Hi,
I am trying to export the SM Occupancy of each kernel with its execution time. One thing I noticed with Nsight Systems is the bins are somewhat continuous. If a bin shows 10% at the end of kernel 1, it will continue from 10% at the start of kernel 2. Is this a coincidence or shall I skip the bins that are continues from the previous kernel ?
Also, from this blog post :
Blockquote
Formally, the quantity reported is an average of SM activity. 50% may mean that all SMs are active 50% of the time, or 50% of the SMs are active 100% of the time, or anything in between, but in practice, our earlier definition prevails.
So this makes me wonder how could I capture the execution time of the kernel alongside with SM occupancy during this execution ?
Thank you
Could you attach a screenshot showing the contiguous 10% utilization?
Regarding your second question - this thread seems to cover it: How to get dram throughput in Nsight system?
You could probably use the script I provided with a few changes. Let me know if that is what you’re looking for.
Hi @pkovalenko,
Thank you for your answer, I will check the thread for my second question.

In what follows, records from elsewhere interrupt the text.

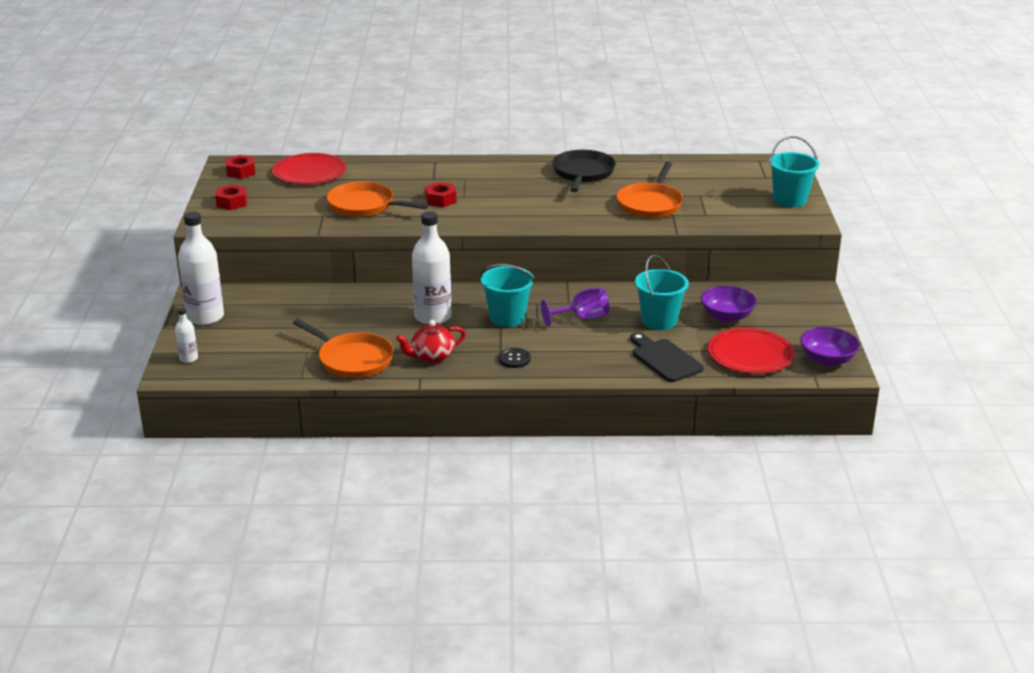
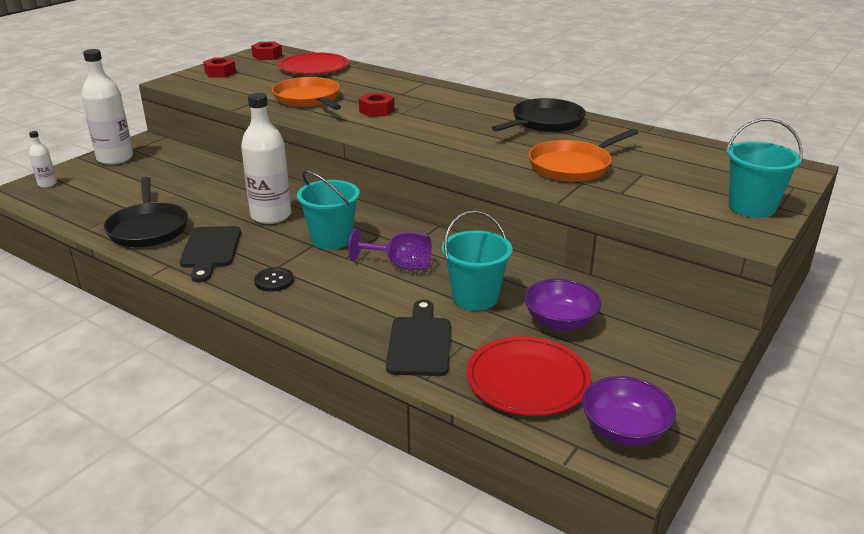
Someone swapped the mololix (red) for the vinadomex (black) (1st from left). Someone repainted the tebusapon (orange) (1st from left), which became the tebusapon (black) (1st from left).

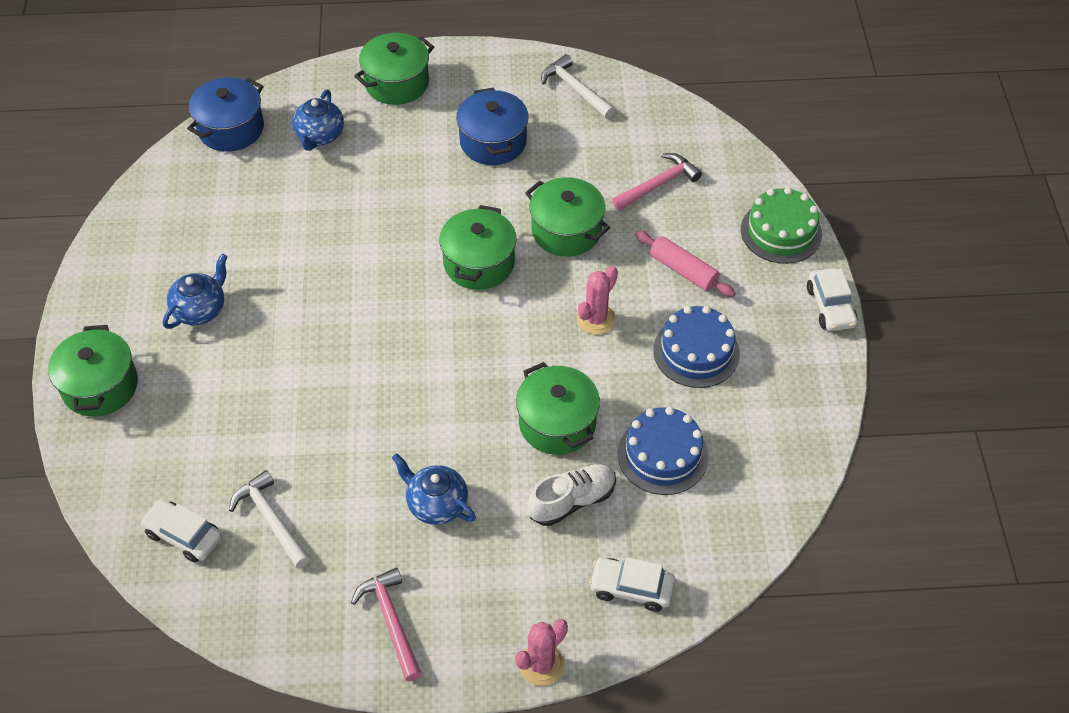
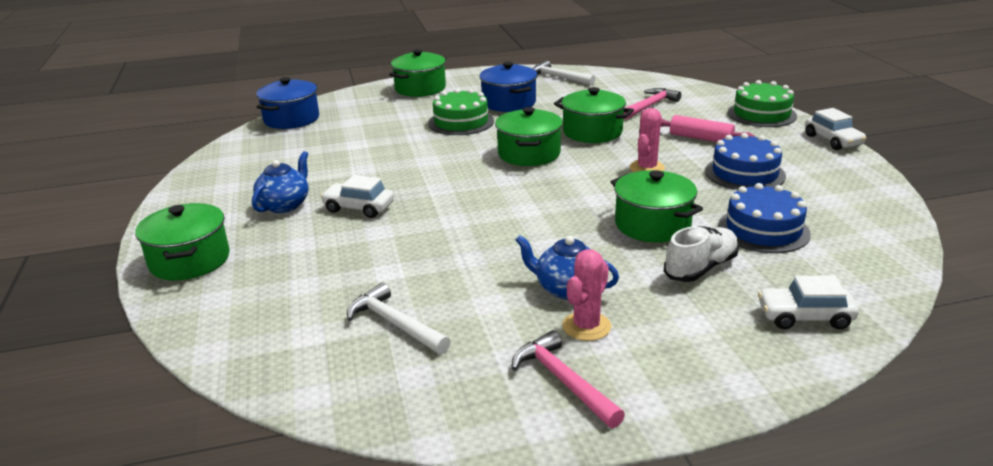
Someone took away the mololix (blue) (2nd from left). Someone put down the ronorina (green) (1st from left). Someone carried the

For the first question, So as we could see there is a gap between kernel launches but the occupancy shows in the next kernel start as a bit low until it jumps to high again
As you can see, the sample only partially covers the gap between kernel launches, and the second kernel launch is associated with 100% utilization in the first two samples. The value you observe in the sample covering the gap is a weighed average between 0% (between kernel launches) and 100% (at the start of the second kernel launch). Using a higher sampling rate should clear the picture. Or you can just keep this in mind and continue profiling at the default 10 kHz rate (if that’s the case).